Lovely day out there. You can probably find a webcam somewhere if you want to see what that looks like, before settling back to living your life vicariously through the Internet
Happy invoicing!
- Get Lost in Mega-Tunnels Dug by South American Megafauna - When huge creatures roamed the earth, they dug huge burrows: ”It wasn’t until 2015 that Amilcar Adamy of the CPRM had an opportunity to return to that strange cave in Rondonia… The main shafts – since enlarged by erosion – were originally more than six feet tall and three to five feet wide; an estimated 4,000 metric tons of dirt and rock were dug out of the hillside to create the burrow.”
- The Trouble with Innocence - The American legal system at work: ”For almost forty years, Kerry Max Cook did everything to clear his name after being convicted of a horrifying murder in Tyler. So when he was finally exonerated, why did he ask for his conviction back?"
- Why Japan’s Rail Workers Can’t Stop Pointing at Things - "It is hard to miss when taking the train in Tokyo. White-gloved employees in crisp uniforms pointing smartly down the platform and calling out—seemingly to no one—as trains glide in and out of the station. Onboard is much the same, with drivers and conductors performing almost ritual-like movements as they tend to an array of dials, buttons and screens.” Elf’n’Safety, innit
- The Four-Letter Code to Selling Just About Anything - The life of Raymond Loewy, who had a massive influence on industrial design in the twentieth century: ”His firm designed mid-century icons like the Exxon logo, the Lucky Strike pack, and the Greyhound bus. He designed International Harvester tractors that farmed the Great Plains, merchandise racks at Lucky Stores supermarkets that displayed produce, Frigidaire ovens that cooked meals, and Singer vacuum cleaners that ingested the crumbs of dinner… After complaining to his friend, a White House aide, that the commander in chief’s airplane looked ‘gaudy,’ he spent several hours on the floor of the Oval Office cutting up blue-colored paper shapes with President Kennedy before settling on the design that still adorns [Air Force One].”

Task requirements -
1. According to the link roundup, in what year did Amilcar Adamy get the chance to return to the cave in Rondonia?
2. Print the passage of the link roundup starting with "Lovely day out" and going on through "Happy invoicing!".
The lines that come next are separate material and have no connection to the link roundup.

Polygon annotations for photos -
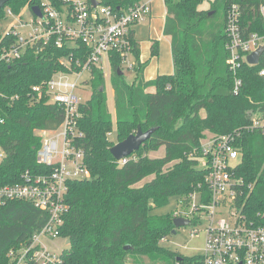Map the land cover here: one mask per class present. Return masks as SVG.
<instances>
[{
  "label": "trees",
  "instance_id": "trees-1",
  "mask_svg": "<svg viewBox=\"0 0 264 264\" xmlns=\"http://www.w3.org/2000/svg\"><path fill=\"white\" fill-rule=\"evenodd\" d=\"M139 1L101 3L117 10ZM204 1L164 0L162 33L171 40L172 74L145 80L148 61L140 60L137 41L130 81L113 57L114 120L108 109L103 71L93 68L84 82L92 93L77 108L78 129L83 136L75 144L85 153L84 167L90 177L67 183L66 210L59 228L60 238L69 241L60 255L63 264H127L128 259L133 264L201 261V256L184 257L161 244L174 229V212L156 215L153 211L167 206L172 197H178V205L186 208L192 193L207 192L206 170L191 159L201 155L207 135L236 136L234 145L240 156L231 171L237 192L235 204L250 219L264 221V136L248 130L253 116L264 117V82L258 74L259 65H243L239 70L242 88L237 95L232 93L224 31L226 10L233 2L245 8L244 23L250 31H264L258 13L260 0H219L208 10L200 7ZM50 2L54 7L61 5L60 0ZM40 3L10 0L0 10V22L10 15L19 16L26 8L32 11ZM14 40L0 33V53ZM75 50L53 42L37 43L28 46L19 60L0 61V186L19 183L25 172H50L36 162L42 143L37 132L57 130L64 114L45 95L38 97L33 87L66 72L61 61L71 53L76 56ZM158 51V42L152 40L150 56L156 57ZM113 126L114 140L109 137ZM138 128L143 132L156 130L119 165L110 148ZM161 147L163 157L148 156ZM150 176L151 180L137 186ZM46 221V213L29 202L0 206V264H10L7 253L26 245Z\"/></svg>",
  "mask_w": 264,
  "mask_h": 264
},
{
  "label": "built area",
  "instance_id": "built-area-1",
  "mask_svg": "<svg viewBox=\"0 0 264 264\" xmlns=\"http://www.w3.org/2000/svg\"><path fill=\"white\" fill-rule=\"evenodd\" d=\"M154 1L140 0L127 8L114 10L101 0L96 6L90 0H60L59 7H54L50 0H41L40 16L32 12L29 23L19 20L6 32L15 40L1 51V62L21 59L27 47L37 43L53 42L57 47L76 48V56L71 53L65 62L61 61L66 72L56 73L44 85L33 87L38 97L45 95L50 103L60 106L64 114L57 130L38 132L42 143L36 162L50 168V172L35 175L25 172L19 183L0 186V206L13 201L29 202L47 216L44 226L26 245L7 253L10 264H63L60 255L64 249L54 253L45 241L52 244L59 239L66 245L59 236V228L66 210L67 183L89 175L84 167L85 153L75 144L83 136L78 129L77 108L81 103L73 94L78 84L77 80L69 82L68 75L80 76L83 72L90 75L93 68L102 71L103 62L107 61L111 67L114 56L122 69L132 71L135 65L134 27L151 17ZM258 13L264 26V0H260ZM8 14L11 13L8 11ZM244 19L245 8L240 3H231L226 10L224 31L226 63L232 75L234 95L243 85L239 77L243 65H259L258 74L264 82V31H250ZM20 29L26 33H21ZM256 53L257 62L251 64L248 59ZM248 130L264 136V117L253 116ZM235 138L233 135H211L202 140L201 155L191 157L206 170L207 192L192 193L187 207H181L174 218L187 220V226L208 224L204 252L200 255L201 261L195 264H264V221L250 219L235 204L237 192L231 171L240 156L234 145ZM128 157L117 161L118 164H125ZM194 234L196 230L192 229L190 236Z\"/></svg>",
  "mask_w": 264,
  "mask_h": 264
},
{
  "label": "rangeland",
  "instance_id": "rangeland-1",
  "mask_svg": "<svg viewBox=\"0 0 264 264\" xmlns=\"http://www.w3.org/2000/svg\"><path fill=\"white\" fill-rule=\"evenodd\" d=\"M100 1V0H96ZM219 0H205L203 4L200 6L203 10H208L209 5L214 2H218ZM165 13V6H163L162 1L158 0L157 4L154 2L152 5V15L155 17L153 24L151 25L149 21L141 22L138 26L134 27L135 35L137 40L140 42V49L142 52V56L146 58L145 55L149 52V45L151 40L158 41L160 54L159 59L164 65V69L167 70L166 74L172 71V57L169 49V39L163 38L161 33V25L162 20L160 18L161 15ZM32 11L29 9H24L22 13L18 17H10L7 20L0 22V33H6L12 24H15L17 21L21 20L22 22H30L32 20ZM21 33H26V30L20 29ZM65 62V58L62 59ZM124 73V77L130 81L133 77V73L129 69H122ZM102 71L104 73V86L105 92L107 96V104L108 109L112 115V119L114 120V97H113V88H112V81H111V67L107 61L103 62ZM164 71V70H162ZM69 82H75L77 80L78 88L74 90V95L78 98L80 103H85L90 99L91 96V88L88 84H85L84 81H88L89 74L87 72H83L80 76L76 75H68ZM114 131L115 126H113V133L109 136L110 139L114 140ZM37 135L38 132H37ZM210 135H207L209 137ZM117 144V143H116ZM115 145V144H114ZM165 154L164 147L159 148L157 151L149 152L148 156L153 159L161 158ZM197 158V156H194ZM171 163L169 166H171ZM199 167L200 164H198ZM90 177V174L87 178ZM86 178V179H87ZM152 179V176L145 178L142 180L137 186H141L145 182ZM78 180L80 182L84 181V177H79ZM178 197H172L168 205L160 208L155 209L153 214L156 215H165L170 213H177L181 206L178 205ZM178 218V217H177ZM175 219V218H173ZM206 222H202L197 226H185L180 227L176 230L175 235L168 236L165 240L161 241V244L172 251H177L184 257H193V256H200L204 252V244H205V230L207 227ZM194 229L196 230V234L190 236V231ZM49 250L54 253H57L60 249L66 248L62 240L56 239L52 244L45 241ZM127 264H133V261L128 259Z\"/></svg>",
  "mask_w": 264,
  "mask_h": 264
},
{
  "label": "water",
  "instance_id": "water-1",
  "mask_svg": "<svg viewBox=\"0 0 264 264\" xmlns=\"http://www.w3.org/2000/svg\"><path fill=\"white\" fill-rule=\"evenodd\" d=\"M10 0H0V10L2 7ZM93 6L98 5V2L96 0H90ZM32 12L40 16V10L38 7H33ZM257 54H254L252 57L248 59L251 64H256L257 62ZM122 72L119 71V74ZM102 91V89H101ZM156 130V128H151L145 132L141 131L140 128L137 129V131L133 134H130L126 139H124L121 142H118L117 144L113 145L110 148V154L112 157L119 161L123 158H126L130 156L131 154L135 153L152 135V133ZM173 226L174 229L172 231V235L176 234V230L180 227H185L188 225V221L182 218H175L173 219ZM69 244V241H66V245ZM127 248V247H126Z\"/></svg>",
  "mask_w": 264,
  "mask_h": 264
},
{
  "label": "crops",
  "instance_id": "crops-1",
  "mask_svg": "<svg viewBox=\"0 0 264 264\" xmlns=\"http://www.w3.org/2000/svg\"><path fill=\"white\" fill-rule=\"evenodd\" d=\"M157 1L158 0H155L154 2L157 4ZM162 1V4L164 6V0H161ZM153 2V3H154ZM165 14H166V9H165V13L163 15L160 16L161 20H162V25H161V33L163 31V26H164V19H165ZM155 17H153L152 13H151V17L149 19H147L149 21V23L152 25ZM146 20V21H147ZM139 25V24H138ZM136 25V26H138ZM135 26V27H136ZM134 34H135V30H134ZM163 35V33H162ZM163 38H168L169 39V43L171 44V40H170V37H167V36H164L163 35ZM135 39L139 45V50H140V60L142 62H146L148 61V64L147 66L145 67L144 69V72H143V76H144V79L145 80H152V79H155L158 75H170L173 73V63H172V71H170L169 73L166 74V71L164 69V65L163 63L161 62V60L159 59V54H160V49L158 51V55L156 57H151L150 56V46H151V42H150V45H149V52L146 56V58L144 56H142V52H141V49H140V42L139 40H137L136 38V35H135ZM152 41V40H151ZM155 41V40H154ZM158 42V41H157ZM169 44V45H170ZM159 45V44H158ZM169 49H170V53H171V46H169ZM172 57V56H171ZM164 70V71H162Z\"/></svg>",
  "mask_w": 264,
  "mask_h": 264
}]
</instances>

Results in order -
1. 2015

2.
Lovely day out there. You can probably find a webcam somewhere if you want to see what that looks like, before settling back to living your life vicariously through the Internet
Happy invoicing!